* [Required action]: Rewrite every line of the listing below as a numbered list, one line per item, and drop the blank lines.

=-=-=

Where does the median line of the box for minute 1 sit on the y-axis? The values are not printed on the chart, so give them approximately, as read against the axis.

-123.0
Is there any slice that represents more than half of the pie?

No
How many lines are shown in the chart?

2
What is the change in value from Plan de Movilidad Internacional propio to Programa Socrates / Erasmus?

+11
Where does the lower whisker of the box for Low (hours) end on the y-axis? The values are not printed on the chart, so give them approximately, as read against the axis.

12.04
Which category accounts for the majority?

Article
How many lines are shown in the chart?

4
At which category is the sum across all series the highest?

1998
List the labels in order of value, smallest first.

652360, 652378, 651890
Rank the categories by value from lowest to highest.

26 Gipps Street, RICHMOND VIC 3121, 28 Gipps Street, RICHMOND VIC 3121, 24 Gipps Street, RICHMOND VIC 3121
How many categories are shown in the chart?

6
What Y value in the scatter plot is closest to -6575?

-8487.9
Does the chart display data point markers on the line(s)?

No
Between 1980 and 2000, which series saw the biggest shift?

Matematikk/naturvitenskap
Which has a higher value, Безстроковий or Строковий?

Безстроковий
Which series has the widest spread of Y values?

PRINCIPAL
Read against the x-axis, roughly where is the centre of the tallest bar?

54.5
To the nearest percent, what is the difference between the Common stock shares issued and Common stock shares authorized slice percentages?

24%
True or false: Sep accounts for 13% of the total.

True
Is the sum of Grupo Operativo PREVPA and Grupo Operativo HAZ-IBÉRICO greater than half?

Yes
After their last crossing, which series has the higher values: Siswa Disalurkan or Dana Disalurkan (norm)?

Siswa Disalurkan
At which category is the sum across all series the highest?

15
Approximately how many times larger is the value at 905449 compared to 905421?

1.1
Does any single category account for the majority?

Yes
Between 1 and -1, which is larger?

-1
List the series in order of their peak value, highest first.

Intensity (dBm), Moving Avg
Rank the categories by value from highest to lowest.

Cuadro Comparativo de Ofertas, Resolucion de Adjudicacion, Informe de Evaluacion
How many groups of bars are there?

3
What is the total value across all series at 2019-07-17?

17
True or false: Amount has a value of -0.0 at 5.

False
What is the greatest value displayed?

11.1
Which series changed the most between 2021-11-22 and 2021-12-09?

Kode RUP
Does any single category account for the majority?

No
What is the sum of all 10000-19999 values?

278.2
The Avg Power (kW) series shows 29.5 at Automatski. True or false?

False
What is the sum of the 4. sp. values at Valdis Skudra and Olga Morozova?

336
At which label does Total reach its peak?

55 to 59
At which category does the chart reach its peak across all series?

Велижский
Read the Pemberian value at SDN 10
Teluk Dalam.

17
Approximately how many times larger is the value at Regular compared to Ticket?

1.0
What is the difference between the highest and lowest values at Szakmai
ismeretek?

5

=-=-=

* [Answer for this exercise]:
1. Where does the median line of the box for minute 1 sit on the y-axis? The values are not printed on the chart, so give them approximately, as read against the axis.
2. -123.0
3. Is there any slice that represents more than half of the pie?
4. No
5. How many lines are shown in the chart?
6. 2
7. What is the change in value from Plan de Movilidad Internacional propio to Programa Socrates / Erasmus?
8. +11
9. Where does the lower whisker of the box for Low (hours) end on the y-axis? The values are not printed on the chart, so give them approximately, as read against the axis.
10. 12.04
11. Which category accounts for the majority?
12. Article
13. How many lines are shown in the chart?
14. 4
15. At which category is the sum across all series the highest?
16. 1998
17. List the labels in order of value, smallest first.
18. 652360, 652378, 651890
19. Rank the categories by value from lowest to highest.
20. 26 Gipps Street, RICHMOND VIC 3121, 28 Gipps Street, RICHMOND VIC 3121, 24 Gipps Street, RICHMOND VIC 3121
21. How many categories are shown in the chart?
22. 6
23. What Y value in the scatter plot is closest to -6575?
24. -8487.9
25. Does the chart display data point markers on the line(s)?
26. No
27. Between 1980 and 2000, which series saw the biggest shift?
28. Matematikk/naturvitenskap
29. Which has a higher value, Безстроковий or Строковий?
30. Безстроковий
31. Which series has the widest spread of Y values?
32. PRINCIPAL
33. Read against the x-axis, roughly where is the centre of the tallest bar?
34. 54.5
35. To the nearest percent, what is the difference between the Common stock shares issued and Common stock shares authorized slice percentages?
36. 24%
37. True or false: Sep accounts for 13% of the total.
38. True
39. Is the sum of Grupo Operativo PREVPA and Grupo Operativo HAZ-IBÉRICO greater than half?
40. Yes
41. After their last crossing, which series has the higher values: Siswa Disalurkan or Dana Disalurkan (norm)?
42. Siswa Disalurkan
43. At which category is the sum across all series the highest?
44. 15
45. Approximately how many times larger is the value at 905449 compared to 905421?
46. 1.1
47. Does any single category account for the majority?
48. Yes
49. Between 1 and -1, which is larger?
50. -1
51. List the series in order of their peak value, highest first.
52. Intensity (dBm), Moving Avg
53. Rank the categories by value from highest to lowest.
54. Cuadro Comparativo de Ofertas, Resolucion de Adjudicacion, Informe de Evaluacion
55. How many groups of bars are there?
56. 3
57. What is the total value across all series at 2019-07-17?
58. 17
59. True or false: Amount has a value of -0.0 at 5.
60. False
61. What is the greatest value displayed?
62. 11.1
63. Which series changed the most between 2021-11-22 and 2021-12-09?
64. Kode RUP
65. Does any single category account for the majority?
66. No
67. What is the sum of all 10000-19999 values?
68. 278.2
69. The Avg Power (kW) series shows 29.5 at Automatski. True or false?
70. False
71. What is the sum of the 4. sp. values at Valdis Skudra and Olga Morozova?
72. 336
73. At which label does Total reach its peak?
74. 55 to 59
75. At which category does the chart reach its peak across all series?
76. Велижский
77. Read the Pemberian value at SDN 10
78. Teluk Dalam.
79. 17
80. Approximately how many times larger is the value at Regular compared to Ticket?
81. 1.0
82. What is the difference between the highest and lowest values at Szakmai
83. ismeretek?
84. 5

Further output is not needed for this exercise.